10. a. La recourante considère que la décision de la CCRMC est arbitraire, qu'elle viole le principe de la légalité et aboutit à un résultat contraire à tout bon sens et choquant.

b. Une décision est arbitraire lorsqu’elle viole gravement une norme ou un principe juridique indiscuté ou lorsqu’elle heurte de manière choquante le sentiment de la justice et de l’équité. A cet égard, le Tribunal fédéral ne s’écarte de la solution retenue par l’autorité cantonale de dernière instance que lorsque celle-ci est manifestement insoutenable, qu’elle se trouve en contradiction claire avec la situation de fait, si elle a été adoptée sans motif objectif ou en violation d’un droit certain. L’arbitraire ne résulte pas du seul fait qu’une autre solution pourrait entrer en considération ou même qu’elle serait préférable. Pour qu’une décision soit annulée pour cause d’arbitraire, il ne suffit pas que la motivation formulée soit insoutenable, il faut encore que la décision apparaisse arbitraire dans son résultat (ATF 128 I 177consid. 2.1 p. 182 ; Arrêt du Tribunal fédéral 4P.149/2000 du 2 avril 2001,  consid. 2 et les arrêts cités).

c. Appelé à examiner le caractère arbitraire d’une décision, le Tribunal administratif suit le raisonnement du Tribunal fédéral en la matière. Dans le cas d'espèce, force est d’admettre que tant les décisions du département que celle de la CCRMC respectent le cadre légal et ne conduisent aucunement à une solution ou à un résultat manifestement insoutenable. La recourante peut considérer que le loyer est trop faible eu égard aux sommes investies. Ce grief ne peut cependant être reçu dans le cadre du présent recours. Elle a exécuté des travaux litigieux sans se préoccuper de la nécessité de requérir une autorisation, prenant le risque de contredire la loi et en mettant l'autorité devant le fait accompli. Elle doit en supporter les conséquence, la préservation d'un parc d'habitations à loyers bas devant primer, dans le cas d'espèce, sur ses intérêts privés.
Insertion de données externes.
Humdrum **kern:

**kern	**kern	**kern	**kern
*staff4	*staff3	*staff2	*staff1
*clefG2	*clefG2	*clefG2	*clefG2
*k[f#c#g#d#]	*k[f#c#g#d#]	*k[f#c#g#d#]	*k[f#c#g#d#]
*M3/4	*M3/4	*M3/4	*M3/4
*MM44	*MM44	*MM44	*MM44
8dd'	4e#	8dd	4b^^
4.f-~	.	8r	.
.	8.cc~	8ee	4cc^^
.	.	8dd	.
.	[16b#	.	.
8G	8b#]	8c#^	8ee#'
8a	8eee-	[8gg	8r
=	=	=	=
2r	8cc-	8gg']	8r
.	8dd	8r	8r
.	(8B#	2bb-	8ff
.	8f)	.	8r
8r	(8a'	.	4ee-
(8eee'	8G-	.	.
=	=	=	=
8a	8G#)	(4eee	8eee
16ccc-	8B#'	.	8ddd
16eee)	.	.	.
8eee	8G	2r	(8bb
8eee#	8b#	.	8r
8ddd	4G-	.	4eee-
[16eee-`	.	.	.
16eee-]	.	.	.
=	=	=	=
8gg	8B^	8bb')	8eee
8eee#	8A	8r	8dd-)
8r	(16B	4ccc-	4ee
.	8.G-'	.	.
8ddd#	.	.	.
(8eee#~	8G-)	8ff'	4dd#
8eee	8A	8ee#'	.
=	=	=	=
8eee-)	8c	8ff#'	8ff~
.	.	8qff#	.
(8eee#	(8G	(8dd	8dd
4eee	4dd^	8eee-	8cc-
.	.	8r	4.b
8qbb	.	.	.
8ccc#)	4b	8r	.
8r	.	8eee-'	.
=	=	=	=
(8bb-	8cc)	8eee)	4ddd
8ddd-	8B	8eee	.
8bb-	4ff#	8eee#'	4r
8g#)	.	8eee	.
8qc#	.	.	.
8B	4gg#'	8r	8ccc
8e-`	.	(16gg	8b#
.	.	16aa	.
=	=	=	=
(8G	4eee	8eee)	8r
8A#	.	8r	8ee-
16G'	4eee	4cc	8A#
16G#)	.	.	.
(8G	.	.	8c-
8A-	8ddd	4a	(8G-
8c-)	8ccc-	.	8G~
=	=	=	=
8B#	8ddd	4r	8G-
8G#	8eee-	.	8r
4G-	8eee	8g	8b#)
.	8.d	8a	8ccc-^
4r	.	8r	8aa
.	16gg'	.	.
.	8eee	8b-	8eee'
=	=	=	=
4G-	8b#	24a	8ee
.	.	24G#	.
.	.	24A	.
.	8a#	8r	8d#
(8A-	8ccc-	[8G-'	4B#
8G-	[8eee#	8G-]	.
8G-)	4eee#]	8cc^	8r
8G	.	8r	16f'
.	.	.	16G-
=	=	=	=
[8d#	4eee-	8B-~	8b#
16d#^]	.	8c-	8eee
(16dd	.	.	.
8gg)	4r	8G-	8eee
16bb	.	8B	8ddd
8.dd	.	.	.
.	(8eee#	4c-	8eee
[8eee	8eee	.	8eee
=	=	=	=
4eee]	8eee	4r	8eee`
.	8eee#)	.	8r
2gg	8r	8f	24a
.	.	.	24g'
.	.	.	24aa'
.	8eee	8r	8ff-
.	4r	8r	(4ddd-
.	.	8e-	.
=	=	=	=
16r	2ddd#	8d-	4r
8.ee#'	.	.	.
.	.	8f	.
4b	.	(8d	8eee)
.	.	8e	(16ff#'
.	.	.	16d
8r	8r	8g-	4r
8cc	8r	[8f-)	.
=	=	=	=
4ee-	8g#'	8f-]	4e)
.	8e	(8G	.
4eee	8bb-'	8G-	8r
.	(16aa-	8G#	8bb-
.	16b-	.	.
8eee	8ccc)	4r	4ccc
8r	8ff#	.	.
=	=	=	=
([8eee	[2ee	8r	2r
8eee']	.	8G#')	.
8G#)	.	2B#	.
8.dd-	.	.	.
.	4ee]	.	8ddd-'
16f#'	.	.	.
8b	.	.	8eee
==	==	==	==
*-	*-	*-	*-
11. Le recours sera rejeté. Un émolument de CHF 1’500.- sera mis à la charge de la recourante (art. 87 LPA).

 

* * * * *

PAR CES MOTIFS
LE TRIBUNAL ADMINISTRATIF

à la forme :

déclare recevable le recours interjeté le 16 juin 2008 par S______ contre la décision de la commission cantonale de recours en matière de constructions du 2 mai 2008 ;

au fond :

le rejette ;

condamne S______. au paiement d'un émolument de CHF 1500.- ;

dit que, conformément aux articles 82 et suivants de la loi fédérale sur le Tribunal fédéral du 17 juin 2005 (LTF - RS 173.110), le présent arrêt peut être porté dans les trente jours qui suivent sa notification par-devant le Tribunal fédéral, par la voie du recours en matière de droit public ; le mémoire de recours doit indiquer les conclusions, motifs et moyens de preuve et porter la signature du recourant ou de son mandataire ; il doit être adressé au Tribunal fédéral, 1000 Lausanne 14, par voie postale ou par voie électronique aux conditions de l’article 42 LTF. Le présent arrêt et les pièces en possession du recourant, invoquées comme moyens de preuve, doivent être joints à l’envoi ;

communique le présent arrêt à Me Marc Gilliéron, avocat de la recourante, à la commission cantonale de recours en matière de constructions ainsi qu’au département des constructions et des technologies de l'information.

Siégeants : M. Thélin, président, Mmes Hurni et Junod, M. Dumartheray, juges, M. Hottelier, juge suppléant.

 

 

 

Au nom du Tribunal administratif :

la greffière-juriste adj. :

 

 

M. Tonossi

 

le vice-président :

 

 

Ph. Thélin

 

 

Copie conforme de cet arrêt a été communiquée aux parties.